Échos aux chants joyciens
par Karim Bordeau
Le 27 septembre 2025, Psynéma organisa dans les locaux du Patronage laïque Jules Vallès un événement autour du remarquable film The Dead de John Huston, adaptation d’une nouvelle de James Joyce, extraite par ailleurs du recueil Dubliners.
Richard Ellmann montre très bien dans sa biographie en quoi le récit des Morts est une pièce pivot dans l’œuvre de James Joyce où en effet les morts et les vivants se côtoient dans un étrange voisinage : « La signification finale, la dépendance mutuelle des vivants et des morts, est le fruit d’une méditation qui date de la première jeunesse de l’auteur. 1» L’objet indescriptible auquel Joyce avait affaire impliquait cette continuité topologique dont on trouve un paradigme dans l’épisode Circé d’Ulysse, où la mort et la vie se nouent singulièrement, les fantômes venant livrer aux vivants leurs messages énigmatiques et comiques. Dans Finnegans Wake cette continuité est imagée par une rivière coulant incessamment, faisant que des lavandières, répercutant les murmures indistincts de la ville, deviennent des souches d’arbustes de rive ou des rochers baignant dans l’eau. Cette intensité rythmique est déjà présente dans Dubliners.
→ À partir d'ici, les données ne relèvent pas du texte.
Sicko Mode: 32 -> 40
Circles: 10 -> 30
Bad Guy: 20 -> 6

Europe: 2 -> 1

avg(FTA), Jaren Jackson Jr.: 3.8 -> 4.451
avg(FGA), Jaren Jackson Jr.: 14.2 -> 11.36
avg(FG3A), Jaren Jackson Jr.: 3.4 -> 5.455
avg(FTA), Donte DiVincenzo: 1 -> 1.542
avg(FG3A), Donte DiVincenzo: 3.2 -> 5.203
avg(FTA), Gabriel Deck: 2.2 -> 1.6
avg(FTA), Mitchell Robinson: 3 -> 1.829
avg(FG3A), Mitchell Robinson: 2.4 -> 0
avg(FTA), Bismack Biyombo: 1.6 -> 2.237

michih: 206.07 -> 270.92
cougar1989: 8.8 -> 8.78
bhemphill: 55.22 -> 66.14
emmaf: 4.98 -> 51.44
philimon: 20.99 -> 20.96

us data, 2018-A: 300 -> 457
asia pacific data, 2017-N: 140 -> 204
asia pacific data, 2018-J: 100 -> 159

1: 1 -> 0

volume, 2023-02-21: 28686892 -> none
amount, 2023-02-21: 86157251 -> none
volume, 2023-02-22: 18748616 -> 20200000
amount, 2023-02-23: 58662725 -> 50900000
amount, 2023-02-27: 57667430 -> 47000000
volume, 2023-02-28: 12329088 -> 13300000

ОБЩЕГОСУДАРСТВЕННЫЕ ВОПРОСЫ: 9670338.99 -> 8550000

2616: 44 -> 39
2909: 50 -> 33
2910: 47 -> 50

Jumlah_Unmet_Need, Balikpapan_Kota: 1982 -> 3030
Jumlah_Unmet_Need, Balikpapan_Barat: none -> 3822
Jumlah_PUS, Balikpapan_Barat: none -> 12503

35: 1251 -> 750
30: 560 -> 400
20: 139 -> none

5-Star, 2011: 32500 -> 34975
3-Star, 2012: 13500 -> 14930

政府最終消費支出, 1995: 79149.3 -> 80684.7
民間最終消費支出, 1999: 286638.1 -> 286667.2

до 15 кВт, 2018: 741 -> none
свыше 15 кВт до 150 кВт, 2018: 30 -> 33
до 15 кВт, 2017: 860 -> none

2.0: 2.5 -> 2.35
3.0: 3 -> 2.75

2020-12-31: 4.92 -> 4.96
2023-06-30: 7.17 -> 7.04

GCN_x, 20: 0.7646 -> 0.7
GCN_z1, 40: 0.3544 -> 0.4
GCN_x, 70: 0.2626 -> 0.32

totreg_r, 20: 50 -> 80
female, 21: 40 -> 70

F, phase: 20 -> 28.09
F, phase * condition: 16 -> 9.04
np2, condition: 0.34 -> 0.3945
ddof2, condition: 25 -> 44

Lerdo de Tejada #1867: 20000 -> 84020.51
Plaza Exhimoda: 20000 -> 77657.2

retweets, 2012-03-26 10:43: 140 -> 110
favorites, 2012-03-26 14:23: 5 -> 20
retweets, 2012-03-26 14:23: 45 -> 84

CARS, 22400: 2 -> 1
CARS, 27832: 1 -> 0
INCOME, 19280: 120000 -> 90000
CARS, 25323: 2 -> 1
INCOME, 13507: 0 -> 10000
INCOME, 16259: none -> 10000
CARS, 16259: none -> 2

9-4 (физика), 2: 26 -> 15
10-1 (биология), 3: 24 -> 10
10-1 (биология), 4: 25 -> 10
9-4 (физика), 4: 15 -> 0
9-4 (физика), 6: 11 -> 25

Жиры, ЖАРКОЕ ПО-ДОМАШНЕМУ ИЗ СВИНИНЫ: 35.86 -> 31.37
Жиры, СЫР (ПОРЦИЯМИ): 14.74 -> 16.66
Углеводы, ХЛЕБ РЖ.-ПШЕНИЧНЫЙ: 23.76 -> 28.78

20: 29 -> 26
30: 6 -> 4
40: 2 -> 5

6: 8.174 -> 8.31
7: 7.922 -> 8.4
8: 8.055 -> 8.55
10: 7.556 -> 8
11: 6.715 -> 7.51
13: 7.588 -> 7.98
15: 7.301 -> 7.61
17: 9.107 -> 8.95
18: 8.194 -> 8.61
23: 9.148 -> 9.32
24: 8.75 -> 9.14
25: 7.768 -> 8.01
Huston restitue admirablement cette vie impalpable, indéchiffrable et musicale, qui anime le texte joycien. Dans la séquence saisissante qui clôture The Dead, le cadre de la fenêtre, répondant à l’absence mystérieuse d’un personnage défunt et aimé de Gretta, peine à contenir les pensées et les divagations de Gabriel qui réalise soudainement une solitude l’éloignant infiniment de sa bien-aimée : une sorte de multiplicité infinie en effet se dégage à la fin de The Dead, avec cette neige surabondante qui tombe partout sur l’Irlande, aussi bien sur les vivants que sur les morts. Difficile de ne pas entendre ici l’exil joycien : « Les Morts sont le premier chant de l’exil 2
On sait que Joyce, exilé très tôt dans sa vie de ses terres irlandaises vénérées, avait une conception de l’histoire (qu’il comparait dans Ulysse 3 à un cauchemar dont il essayait de s’éveiller) qui n’est pas celle des historiens où celle-ci est d’une certaine manière une théorie sur l’histoire, c’est-à-dire une façon d’ordonner des récits. Avec cette conséquence inéluctable que rien ne s’y joue véritablement. Lacan rejoint Joyce sur ce point :
« Joyce se refuse à ce qu’il se passe quelque chose dans ce que l’histoire des historiens est censée prendre pour objet.
Il a raison, l’histoire n’étant rien de plus qu’une fuite, dont ne se racontent que des exodes. Par son exil, il sanctionne le sérieux de son jugement. Ne participent à l’histoire que les déportés : puisque l’homme a un corps, c’est par le corps qu’on l’a. Envers de l’habeas corpus.
Relisez l’histoire : c’est tout ce qui s’y lit de vrai. 4
Freud donnait d’ailleurs une place centrale au déplacement dans la structure des pulsions et leurs historisations – jamais à leurs places, toujours déplacées.
Un mot sur la place du chant dans l’œuvre de Joyce. Lacan y donne une portée clinique saisissante, à l’usage des psychanalystes relevée d’ailleurs comme telle par Jacques-Alain Miller 5 dans son cours : « Laissons le symptôme à ce qu’il est : un événement de corps, lié à ce que : l’on l’a, l’on l’a de l’air, l’on l’aire, de l’on l’a ? Ça se chante à l’occasion et Joyce ne s’en prive pas. 6»
Cet événement de corps, point-nœud, nous exile du rapport sexuel. Nos deux artistes, John Huston et James Joyce, en savaient un bout.
[1] Ellmann R., Joyce, t. I, Paris, Gallimard, 1962, p. 303.
[2] Ibid., p. 305.
[3] Cf. James J., « Nestor », Ulysse, Paris, Gallimard, 2013, p. 92. Voir aussi les incises de Joyce sur ce point dans A Portrait of the Artist as a Young Man.
[4] Lacan J., « Joyce le symptôme », Autres écrits, Paris, Seuil, 2001, p. 568.
[5] Miller J.-A., « Biologie lacanienne et événement de corps », La Cause freudienne, n° 44, février 2000, p. 24-33.
[6] Lacan J., « Joyce le symptôme », op.cit., p. 569.